In the light of the above decision of the Supreme Court I have no hesitation to conclude that the appellant bank is not justified in compounding interest with half yearly rests on the suit debt advanced to the defendants who are agriculturists and the trial Court is justified in holding that charging of compounding ofinterest at half yearly rests is illegal. But I may add that the plaintiff bank is entitled to compound the interest with yearly rests. The point is thus answered.

9. In view of the above conclusions the judgment under appeal is set aside with respect to the scaling down of interest under the provisions of Act 4 of 1938 but confirmed with respect to the finding of the trial Court that compounding of interest with half yearly rests on the suit debt as illegal and that the plaintiff bank is entitled for compounding of interest at yearly rests.
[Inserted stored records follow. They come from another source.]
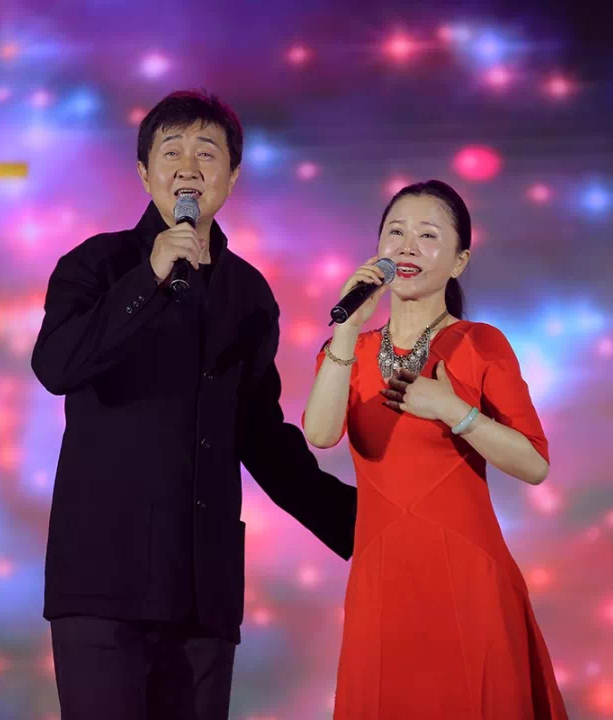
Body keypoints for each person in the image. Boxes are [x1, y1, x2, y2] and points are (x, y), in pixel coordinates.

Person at [31, 89, 357, 720]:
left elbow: (261, 436)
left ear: (231, 176)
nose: (188, 167)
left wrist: (361, 526)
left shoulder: (248, 293)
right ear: (143, 173)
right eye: (171, 151)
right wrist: (146, 280)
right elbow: (56, 366)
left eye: (207, 153)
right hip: (104, 579)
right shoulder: (95, 264)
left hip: (203, 591)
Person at [303, 180, 568, 719]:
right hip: (381, 577)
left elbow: (534, 463)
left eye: (427, 236)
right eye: (395, 232)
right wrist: (348, 331)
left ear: (458, 261)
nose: (407, 247)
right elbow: (321, 433)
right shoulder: (347, 349)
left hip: (468, 574)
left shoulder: (480, 344)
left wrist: (454, 411)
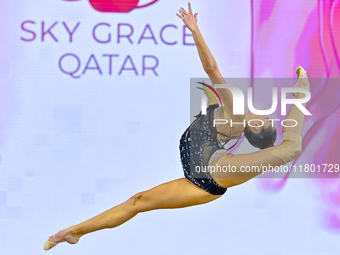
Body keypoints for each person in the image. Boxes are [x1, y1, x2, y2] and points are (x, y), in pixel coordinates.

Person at [43, 2, 309, 250]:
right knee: (137, 201)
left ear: (255, 127)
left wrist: (195, 30)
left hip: (215, 170)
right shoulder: (235, 118)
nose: (266, 114)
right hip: (203, 180)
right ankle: (72, 232)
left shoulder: (238, 112)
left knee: (291, 148)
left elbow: (211, 68)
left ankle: (303, 92)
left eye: (266, 121)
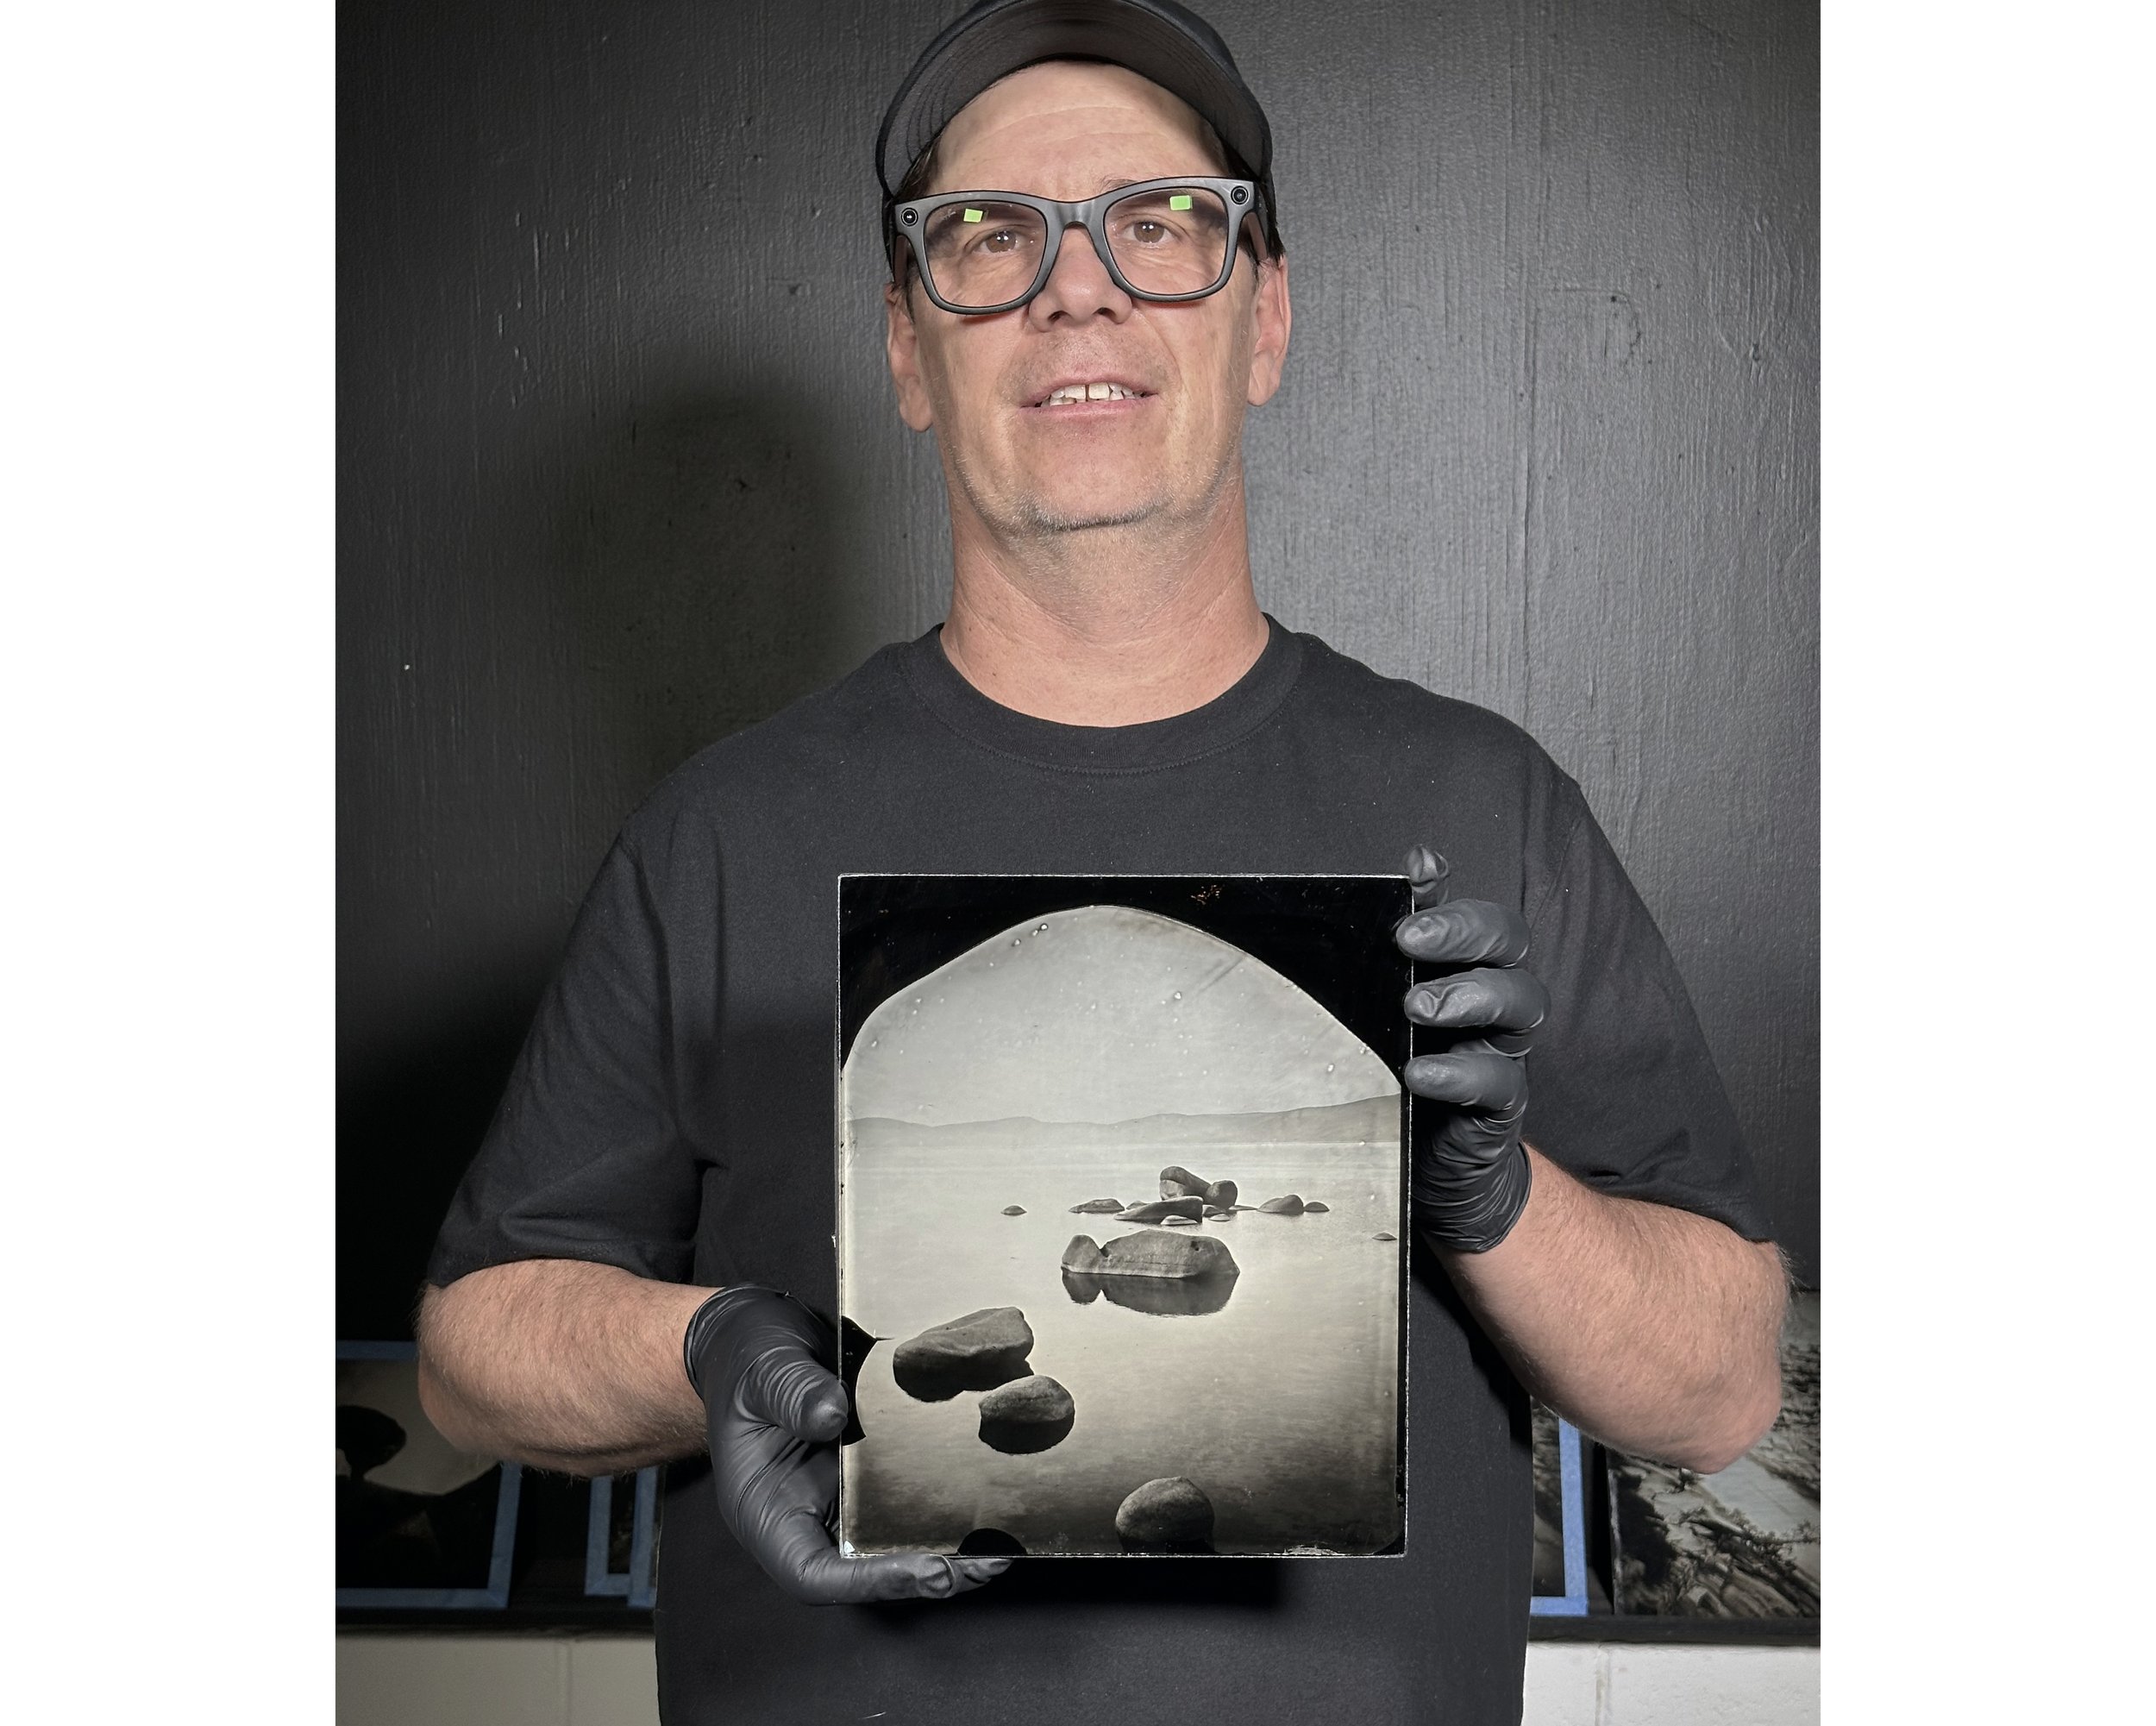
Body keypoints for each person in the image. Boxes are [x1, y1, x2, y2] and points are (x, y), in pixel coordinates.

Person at [415, 1, 1787, 1719]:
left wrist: (1497, 1202)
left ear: (1265, 316)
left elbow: (1719, 1385)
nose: (1078, 286)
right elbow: (474, 1355)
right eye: (984, 236)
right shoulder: (718, 830)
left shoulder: (1477, 802)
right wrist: (702, 1346)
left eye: (1159, 222)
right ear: (908, 349)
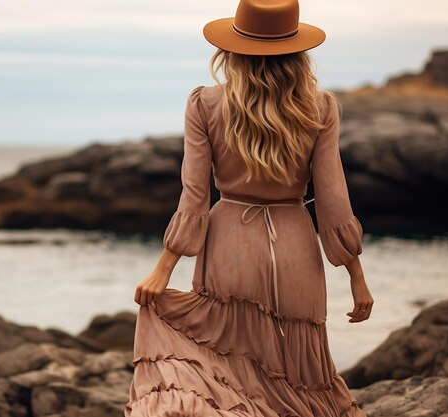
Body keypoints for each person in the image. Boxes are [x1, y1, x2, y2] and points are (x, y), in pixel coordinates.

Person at [124, 0, 374, 416]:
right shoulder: (321, 106)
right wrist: (357, 277)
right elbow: (334, 202)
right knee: (301, 378)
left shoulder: (204, 103)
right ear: (297, 51)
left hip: (230, 244)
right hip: (296, 245)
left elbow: (194, 197)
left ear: (233, 48)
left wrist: (163, 269)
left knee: (228, 372)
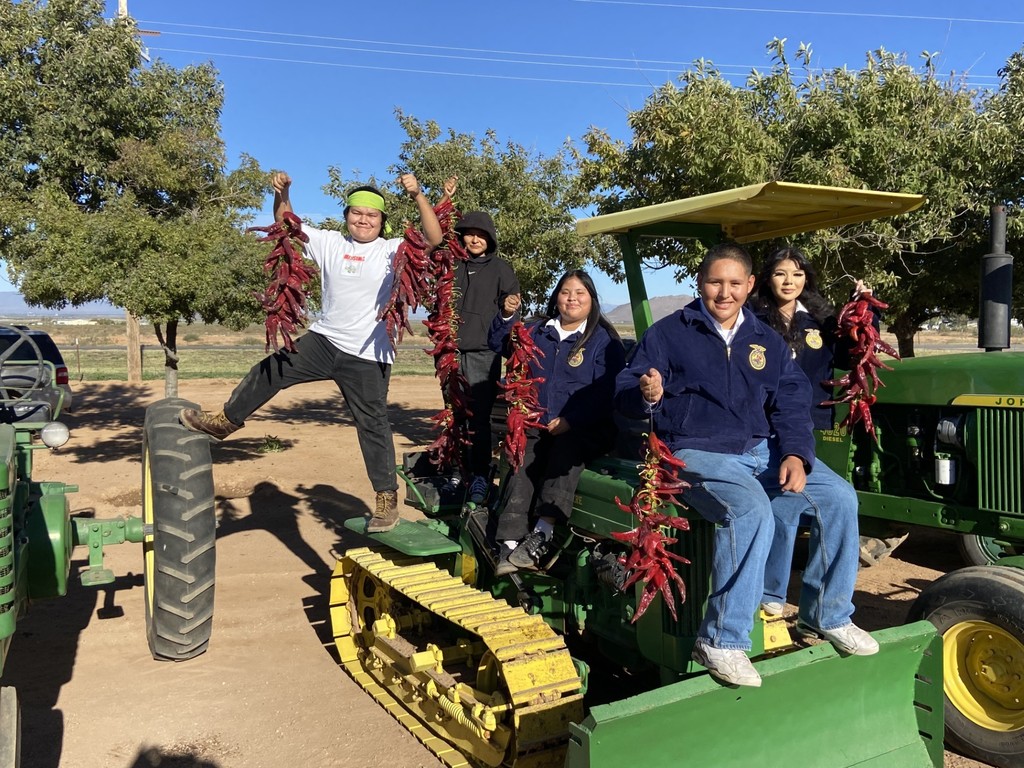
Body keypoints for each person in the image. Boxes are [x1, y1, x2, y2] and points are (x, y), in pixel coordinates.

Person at [614, 242, 877, 690]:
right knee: (750, 509)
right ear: (700, 284)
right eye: (715, 282)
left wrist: (796, 452)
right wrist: (646, 395)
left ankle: (828, 615)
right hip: (695, 450)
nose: (724, 292)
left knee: (838, 498)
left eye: (735, 283)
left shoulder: (765, 339)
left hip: (761, 448)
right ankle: (720, 638)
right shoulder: (668, 334)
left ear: (750, 285)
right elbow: (626, 388)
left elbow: (791, 400)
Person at [179, 171, 444, 533]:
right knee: (270, 370)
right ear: (347, 215)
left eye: (372, 215)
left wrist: (417, 195)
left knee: (373, 426)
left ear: (382, 221)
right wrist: (284, 193)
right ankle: (226, 421)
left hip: (368, 355)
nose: (363, 220)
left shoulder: (391, 249)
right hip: (323, 341)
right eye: (357, 213)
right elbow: (285, 224)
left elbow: (435, 237)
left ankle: (386, 502)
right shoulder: (331, 242)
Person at [751, 246, 875, 642]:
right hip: (759, 425)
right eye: (781, 274)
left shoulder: (820, 320)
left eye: (798, 274)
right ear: (767, 279)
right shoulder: (752, 319)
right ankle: (770, 592)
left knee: (801, 497)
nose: (790, 282)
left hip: (803, 425)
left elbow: (852, 351)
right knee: (782, 501)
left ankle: (820, 611)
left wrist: (863, 311)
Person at [489, 269, 625, 575]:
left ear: (592, 300)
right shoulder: (538, 331)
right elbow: (501, 344)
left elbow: (607, 391)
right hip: (539, 422)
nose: (572, 299)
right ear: (556, 297)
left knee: (567, 450)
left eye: (580, 293)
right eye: (566, 292)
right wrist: (508, 317)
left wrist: (571, 420)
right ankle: (509, 543)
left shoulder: (603, 340)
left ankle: (543, 531)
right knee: (518, 454)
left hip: (586, 427)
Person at [439, 177, 521, 504]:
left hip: (483, 353)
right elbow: (437, 234)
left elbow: (512, 302)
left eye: (480, 234)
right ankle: (458, 470)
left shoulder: (501, 268)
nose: (473, 239)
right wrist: (445, 198)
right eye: (469, 233)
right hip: (449, 351)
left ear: (490, 239)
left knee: (480, 417)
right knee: (454, 414)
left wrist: (511, 305)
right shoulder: (452, 263)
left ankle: (480, 474)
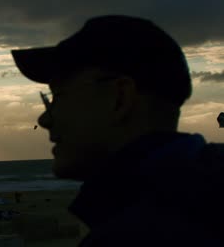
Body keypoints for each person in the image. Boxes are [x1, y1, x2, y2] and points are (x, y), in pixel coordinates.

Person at [11, 15, 224, 246]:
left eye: (57, 97)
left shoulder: (142, 234)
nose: (44, 119)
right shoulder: (201, 198)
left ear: (119, 98)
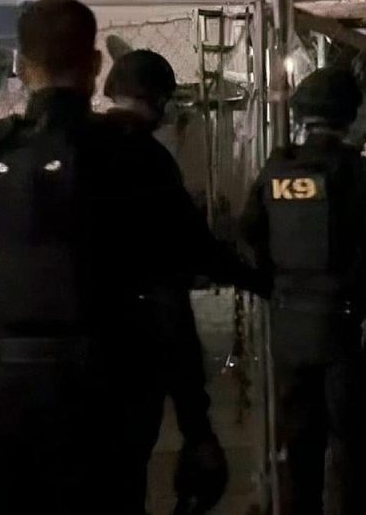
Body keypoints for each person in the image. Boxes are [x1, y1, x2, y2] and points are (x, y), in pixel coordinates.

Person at [0, 0, 224, 514]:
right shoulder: (138, 161)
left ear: (19, 65)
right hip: (106, 403)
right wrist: (197, 426)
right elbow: (169, 296)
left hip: (2, 404)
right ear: (96, 66)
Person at [239, 66, 366, 515]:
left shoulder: (276, 169)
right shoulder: (362, 173)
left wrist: (276, 287)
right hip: (344, 332)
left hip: (289, 330)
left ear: (302, 116)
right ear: (350, 116)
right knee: (351, 452)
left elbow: (247, 237)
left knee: (298, 450)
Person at [103, 48, 242, 514]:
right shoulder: (149, 157)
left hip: (71, 338)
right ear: (159, 100)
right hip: (138, 333)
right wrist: (259, 278)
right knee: (128, 468)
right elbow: (193, 245)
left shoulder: (76, 143)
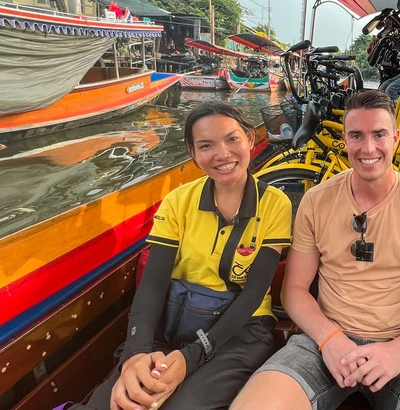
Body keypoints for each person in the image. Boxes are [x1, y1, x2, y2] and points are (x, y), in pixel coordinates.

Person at [232, 89, 400, 410]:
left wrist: (399, 351)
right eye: (357, 135)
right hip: (322, 344)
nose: (368, 148)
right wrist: (330, 339)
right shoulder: (316, 201)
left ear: (396, 138)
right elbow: (295, 290)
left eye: (379, 134)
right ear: (345, 139)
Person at [74, 101, 292, 410]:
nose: (223, 154)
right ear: (193, 153)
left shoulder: (275, 204)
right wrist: (136, 352)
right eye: (206, 145)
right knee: (114, 402)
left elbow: (254, 292)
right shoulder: (178, 202)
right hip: (177, 319)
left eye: (232, 139)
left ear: (250, 140)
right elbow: (153, 285)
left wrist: (192, 357)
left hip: (241, 329)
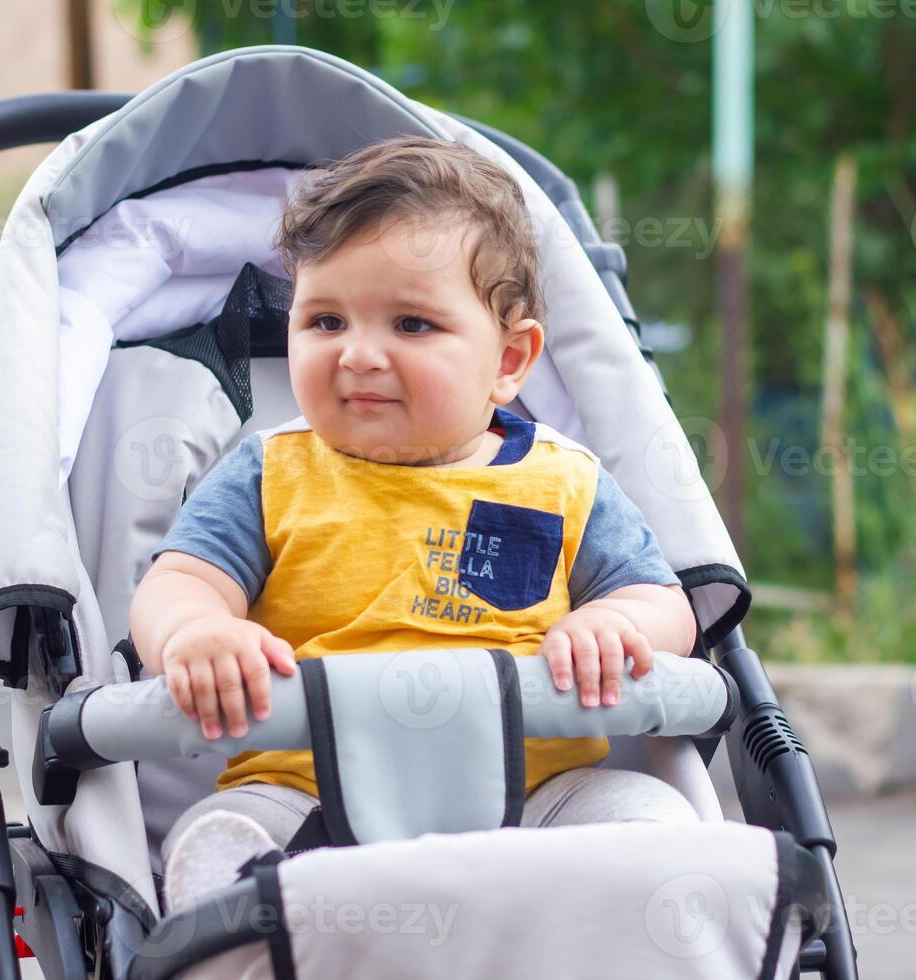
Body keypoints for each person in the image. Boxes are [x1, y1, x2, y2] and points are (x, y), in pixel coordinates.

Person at [128, 136, 701, 910]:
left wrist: (616, 622)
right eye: (326, 321)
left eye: (411, 325)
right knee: (224, 833)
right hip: (306, 797)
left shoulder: (564, 482)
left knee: (653, 821)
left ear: (508, 361)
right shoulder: (268, 473)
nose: (359, 355)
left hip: (535, 806)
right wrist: (194, 633)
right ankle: (247, 934)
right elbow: (181, 581)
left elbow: (665, 603)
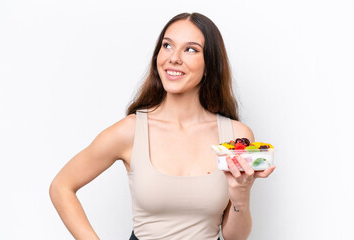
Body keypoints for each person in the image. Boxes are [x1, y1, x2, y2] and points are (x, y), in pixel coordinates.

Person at [49, 12, 275, 240]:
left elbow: (235, 237)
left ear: (209, 65)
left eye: (191, 49)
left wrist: (240, 195)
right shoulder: (130, 131)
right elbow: (61, 187)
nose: (174, 58)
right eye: (167, 46)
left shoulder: (236, 136)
10. In the result, the appeal is partly allowed and the suit shall stand decreed with proportionate cost in favour of the appellant-plaintiff bank and against the respondents-defendants for a sum of Rs.25,000/- together with interest thereon at the contract rate of interest per annum from 18-6-1974 till the date of institution of the suit compoundable with yearly rests after deducting the repayments made by the respondents-defendants from time to time and with future interest at 6% per annum on Rs. 25,000/- from the date of the institution of the suit till the dale of redemption. The preliminary decree under appeal shall stand accordingly modified.

11. The appellant-plaintiff bank as well as the respondents-defendants shall file statement of account prepared as per the above directions into The Registry within four weeks from today and the Registry shall prepare the decree within four weeks thereafter after giving notices to the Counsel on either side. Time for redemption is three months from the date of preparation of Ihe decree.

12. The parties are directed to bear their costs in this appeal.